Recorded data
--- start ---
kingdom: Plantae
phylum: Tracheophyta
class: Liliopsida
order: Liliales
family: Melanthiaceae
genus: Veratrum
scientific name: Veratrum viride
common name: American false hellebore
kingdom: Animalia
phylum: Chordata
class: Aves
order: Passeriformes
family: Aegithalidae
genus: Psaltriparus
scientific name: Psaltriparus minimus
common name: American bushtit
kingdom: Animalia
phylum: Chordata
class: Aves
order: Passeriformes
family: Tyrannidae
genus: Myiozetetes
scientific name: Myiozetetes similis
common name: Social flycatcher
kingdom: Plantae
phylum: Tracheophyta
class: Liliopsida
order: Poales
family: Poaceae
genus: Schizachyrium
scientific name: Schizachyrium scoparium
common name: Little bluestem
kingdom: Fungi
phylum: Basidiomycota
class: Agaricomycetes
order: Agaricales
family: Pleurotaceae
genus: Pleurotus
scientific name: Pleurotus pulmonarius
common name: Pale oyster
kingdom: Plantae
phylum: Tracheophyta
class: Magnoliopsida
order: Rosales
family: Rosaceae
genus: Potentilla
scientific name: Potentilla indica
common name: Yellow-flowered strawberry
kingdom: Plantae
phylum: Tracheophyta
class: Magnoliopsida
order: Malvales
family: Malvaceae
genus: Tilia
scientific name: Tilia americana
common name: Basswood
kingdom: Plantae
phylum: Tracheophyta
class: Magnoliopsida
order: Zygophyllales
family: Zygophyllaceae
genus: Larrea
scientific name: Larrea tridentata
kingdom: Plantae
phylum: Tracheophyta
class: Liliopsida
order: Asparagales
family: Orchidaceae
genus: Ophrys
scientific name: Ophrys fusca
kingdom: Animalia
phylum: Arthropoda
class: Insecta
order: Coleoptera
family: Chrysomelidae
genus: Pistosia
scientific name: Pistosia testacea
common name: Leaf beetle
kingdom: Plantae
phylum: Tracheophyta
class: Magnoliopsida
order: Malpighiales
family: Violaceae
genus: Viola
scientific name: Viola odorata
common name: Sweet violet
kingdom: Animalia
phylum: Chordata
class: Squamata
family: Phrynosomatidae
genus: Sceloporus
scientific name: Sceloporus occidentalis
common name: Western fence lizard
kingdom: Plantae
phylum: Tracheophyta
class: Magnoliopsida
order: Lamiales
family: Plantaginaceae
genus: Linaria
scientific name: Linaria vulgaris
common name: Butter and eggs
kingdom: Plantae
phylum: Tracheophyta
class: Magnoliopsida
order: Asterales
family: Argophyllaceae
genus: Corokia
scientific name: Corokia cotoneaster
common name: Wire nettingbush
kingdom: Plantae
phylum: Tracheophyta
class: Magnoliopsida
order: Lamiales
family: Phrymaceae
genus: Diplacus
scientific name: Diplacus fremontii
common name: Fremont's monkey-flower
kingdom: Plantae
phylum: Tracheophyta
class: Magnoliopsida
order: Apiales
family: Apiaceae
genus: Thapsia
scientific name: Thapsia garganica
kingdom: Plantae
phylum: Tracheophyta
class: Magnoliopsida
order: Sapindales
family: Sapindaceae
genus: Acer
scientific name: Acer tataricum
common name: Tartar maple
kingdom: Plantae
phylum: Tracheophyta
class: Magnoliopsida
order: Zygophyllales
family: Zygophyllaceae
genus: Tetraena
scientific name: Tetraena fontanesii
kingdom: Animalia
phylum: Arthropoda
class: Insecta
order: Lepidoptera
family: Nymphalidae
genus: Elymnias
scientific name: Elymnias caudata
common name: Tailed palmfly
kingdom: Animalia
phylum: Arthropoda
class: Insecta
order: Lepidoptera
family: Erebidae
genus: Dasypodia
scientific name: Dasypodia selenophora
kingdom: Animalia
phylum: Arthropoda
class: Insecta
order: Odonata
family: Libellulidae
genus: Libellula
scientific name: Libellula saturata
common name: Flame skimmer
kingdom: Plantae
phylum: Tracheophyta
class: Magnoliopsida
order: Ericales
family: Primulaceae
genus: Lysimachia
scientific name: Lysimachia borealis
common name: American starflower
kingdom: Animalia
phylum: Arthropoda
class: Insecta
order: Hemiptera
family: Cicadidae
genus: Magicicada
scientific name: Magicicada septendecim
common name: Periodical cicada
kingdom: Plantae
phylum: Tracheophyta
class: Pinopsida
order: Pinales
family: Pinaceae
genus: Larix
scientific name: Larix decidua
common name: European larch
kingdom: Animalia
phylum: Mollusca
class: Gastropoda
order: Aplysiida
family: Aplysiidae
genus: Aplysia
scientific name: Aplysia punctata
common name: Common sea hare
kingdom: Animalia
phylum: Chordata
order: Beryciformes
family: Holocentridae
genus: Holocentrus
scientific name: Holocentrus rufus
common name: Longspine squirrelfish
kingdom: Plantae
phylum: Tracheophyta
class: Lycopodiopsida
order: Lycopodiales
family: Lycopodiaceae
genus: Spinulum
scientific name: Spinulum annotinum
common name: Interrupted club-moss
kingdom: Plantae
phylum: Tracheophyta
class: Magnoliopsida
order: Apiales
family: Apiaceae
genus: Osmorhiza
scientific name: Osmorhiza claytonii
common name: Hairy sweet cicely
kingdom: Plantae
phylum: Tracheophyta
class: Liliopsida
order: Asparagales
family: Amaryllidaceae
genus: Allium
--- end ---
Print every line of the items above, word for word and in the same order.

kingdom: Plantae
phylum: Tracheophyta
class: Liliopsida
order: Liliales
family: Melanthiaceae
genus: Veratrum
scientific name: Veratrum viride
common name: American false hellebore
kingdom: Animalia
phylum: Chordata
class: Aves
order: Passeriformes
family: Aegithalidae
genus: Psaltriparus
scientific name: Psaltriparus minimus
common name: American bushtit
kingdom: Animalia
phylum: Chordata
class: Aves
order: Passeriformes
family: Tyrannidae
genus: Myiozetetes
scientific name: Myiozetetes similis
common name: Social flycatcher
kingdom: Plantae
phylum: Tracheophyta
class: Liliopsida
order: Poales
family: Poaceae
genus: Schizachyrium
scientific name: Schizachyrium scoparium
common name: Little bluestem
kingdom: Fungi
phylum: Basidiomycota
class: Agaricomycetes
order: Agaricales
family: Pleurotaceae
genus: Pleurotus
scientific name: Pleurotus pulmonarius
common name: Pale oyster
kingdom: Plantae
phylum: Tracheophyta
class: Magnoliopsida
order: Rosales
family: Rosaceae
genus: Potentilla
scientific name: Potentilla indica
common name: Yellow-flowered strawberry
kingdom: Plantae
phylum: Tracheophyta
class: Magnoliopsida
order: Malvales
family: Malvaceae
genus: Tilia
scientific name: Tilia americana
common name: Basswood
kingdom: Plantae
phylum: Tracheophyta
class: Magnoliopsida
order: Zygophyllales
family: Zygophyllaceae
genus: Larrea
scientific name: Larrea tridentata
kingdom: Plantae
phylum: Tracheophyta
class: Liliopsida
order: Asparagales
family: Orchidaceae
genus: Ophrys
scientific name: Ophrys fusca
kingdom: Animalia
phylum: Arthropoda
class: Insecta
order: Coleoptera
family: Chrysomelidae
genus: Pistosia
scientific name: Pistosia testacea
common name: Leaf beetle
kingdom: Plantae
phylum: Tracheophyta
class: Magnoliopsida
order: Malpighiales
family: Violaceae
genus: Viola
scientific name: Viola odorata
common name: Sweet violet
kingdom: Animalia
phylum: Chordata
class: Squamata
family: Phrynosomatidae
genus: Sceloporus
scientific name: Sceloporus occidentalis
common name: Western fence lizard
kingdom: Plantae
phylum: Tracheophyta
class: Magnoliopsida
order: Lamiales
family: Plantaginaceae
genus: Linaria
scientific name: Linaria vulgaris
common name: Butter and eggs
kingdom: Plantae
phylum: Tracheophyta
class: Magnoliopsida
order: Asterales
family: Argophyllaceae
genus: Corokia
scientific name: Corokia cotoneaster
common name: Wire nettingbush
kingdom: Plantae
phylum: Tracheophyta
class: Magnoliopsida
order: Lamiales
family: Phrymaceae
genus: Diplacus
scientific name: Diplacus fremontii
common name: Fremont's monkey-flower
kingdom: Plantae
phylum: Tracheophyta
class: Magnoliopsida
order: Apiales
family: Apiaceae
genus: Thapsia
scientific name: Thapsia garganica
kingdom: Plantae
phylum: Tracheophyta
class: Magnoliopsida
order: Sapindales
family: Sapindaceae
genus: Acer
scientific name: Acer tataricum
common name: Tartar maple
kingdom: Plantae
phylum: Tracheophyta
class: Magnoliopsida
order: Zygophyllales
family: Zygophyllaceae
genus: Tetraena
scientific name: Tetraena fontanesii
kingdom: Animalia
phylum: Arthropoda
class: Insecta
order: Lepidoptera
family: Nymphalidae
genus: Elymnias
scientific name: Elymnias caudata
common name: Tailed palmfly
kingdom: Animalia
phylum: Arthropoda
class: Insecta
order: Lepidoptera
family: Erebidae
genus: Dasypodia
scientific name: Dasypodia selenophora
kingdom: Animalia
phylum: Arthropoda
class: Insecta
order: Odonata
family: Libellulidae
genus: Libellula
scientific name: Libellula saturata
common name: Flame skimmer
kingdom: Plantae
phylum: Tracheophyta
class: Magnoliopsida
order: Ericales
family: Primulaceae
genus: Lysimachia
scientific name: Lysimachia borealis
common name: American starflower
kingdom: Animalia
phylum: Arthropoda
class: Insecta
order: Hemiptera
family: Cicadidae
genus: Magicicada
scientific name: Magicicada septendecim
common name: Periodical cicada
kingdom: Plantae
phylum: Tracheophyta
class: Pinopsida
order: Pinales
family: Pinaceae
genus: Larix
scientific name: Larix decidua
common name: European larch
kingdom: Animalia
phylum: Mollusca
class: Gastropoda
order: Aplysiida
family: Aplysiidae
genus: Aplysia
scientific name: Aplysia punctata
common name: Common sea hare
kingdom: Animalia
phylum: Chordata
order: Beryciformes
family: Holocentridae
genus: Holocentrus
scientific name: Holocentrus rufus
common name: Longspine squirrelfish
kingdom: Plantae
phylum: Tracheophyta
class: Lycopodiopsida
order: Lycopodiales
family: Lycopodiaceae
genus: Spinulum
scientific name: Spinulum annotinum
common name: Interrupted club-moss
kingdom: Plantae
phylum: Tracheophyta
class: Magnoliopsida
order: Apiales
family: Apiaceae
genus: Osmorhiza
scientific name: Osmorhiza claytonii
common name: Hairy sweet cicely
kingdom: Plantae
phylum: Tracheophyta
class: Liliopsida
order: Asparagales
family: Amaryllidaceae
genus: Allium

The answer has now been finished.